- [Problem statement]:
Report how many lines in the records below contain the string "watch", with case counting. Give only the number.

[Collected data entries]
"""
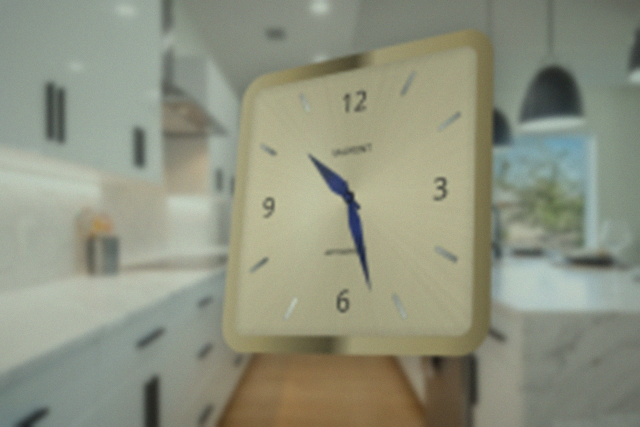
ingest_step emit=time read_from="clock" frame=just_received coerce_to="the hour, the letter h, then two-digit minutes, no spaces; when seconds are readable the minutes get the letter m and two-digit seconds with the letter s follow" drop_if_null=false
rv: 10h27
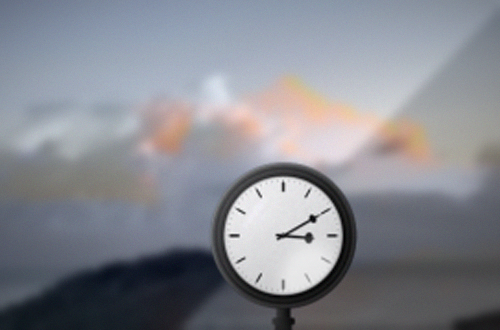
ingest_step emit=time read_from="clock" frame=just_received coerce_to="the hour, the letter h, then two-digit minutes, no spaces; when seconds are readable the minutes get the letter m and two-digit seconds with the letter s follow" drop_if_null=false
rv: 3h10
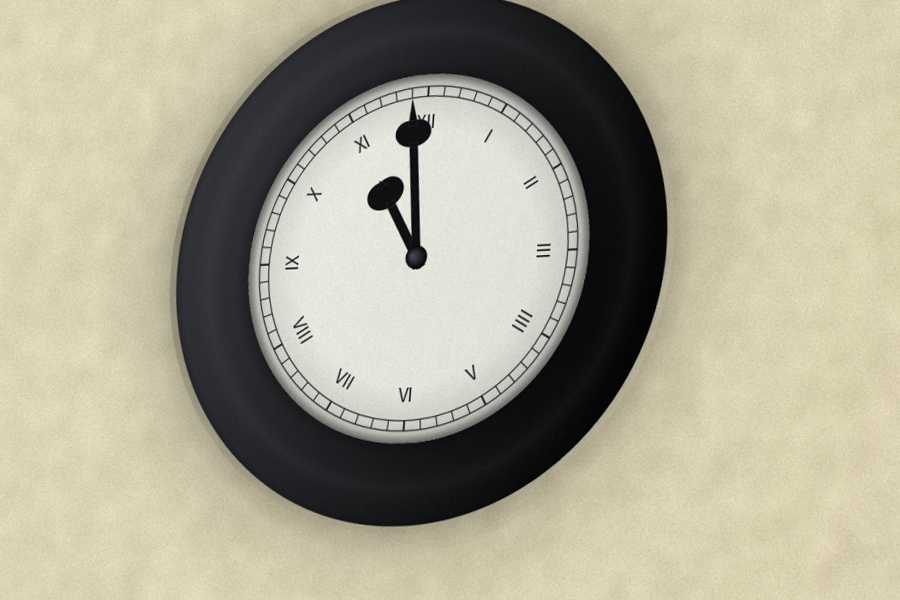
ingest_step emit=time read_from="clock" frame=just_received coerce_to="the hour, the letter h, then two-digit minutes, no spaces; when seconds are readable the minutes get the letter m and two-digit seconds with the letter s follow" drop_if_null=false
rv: 10h59
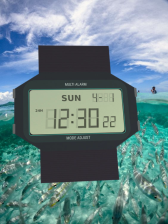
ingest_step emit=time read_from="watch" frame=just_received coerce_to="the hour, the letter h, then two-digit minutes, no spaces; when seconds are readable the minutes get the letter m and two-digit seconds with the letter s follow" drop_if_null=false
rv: 12h30m22s
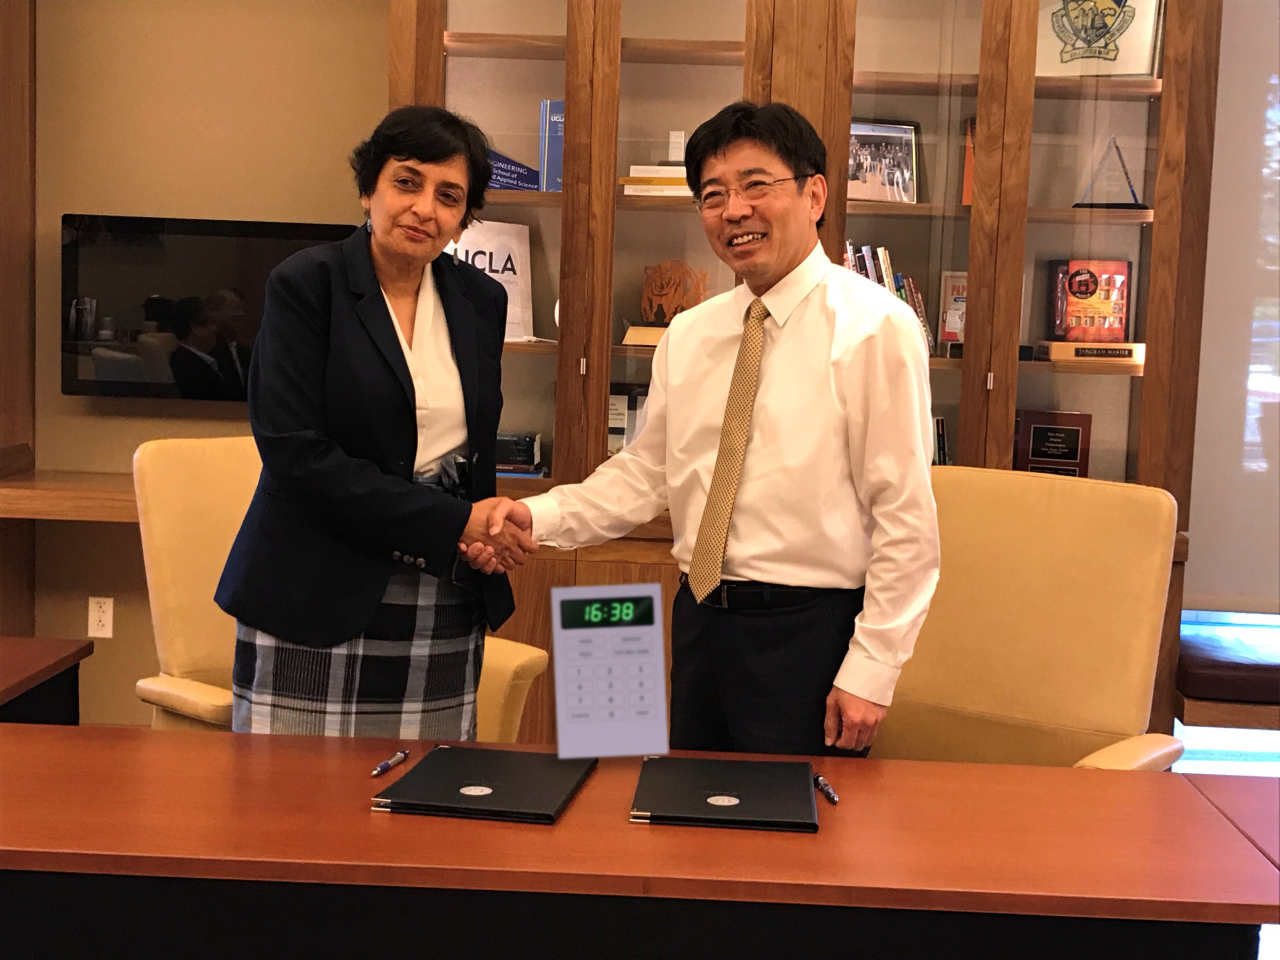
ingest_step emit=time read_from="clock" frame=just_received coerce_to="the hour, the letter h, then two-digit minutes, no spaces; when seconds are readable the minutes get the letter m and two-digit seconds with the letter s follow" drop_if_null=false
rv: 16h38
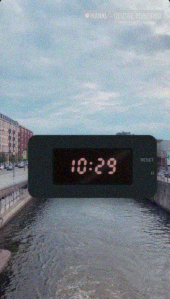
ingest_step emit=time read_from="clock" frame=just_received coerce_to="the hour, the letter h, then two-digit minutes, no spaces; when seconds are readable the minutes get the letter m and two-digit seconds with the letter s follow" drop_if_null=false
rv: 10h29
"""
- [Solution for this problem]:
1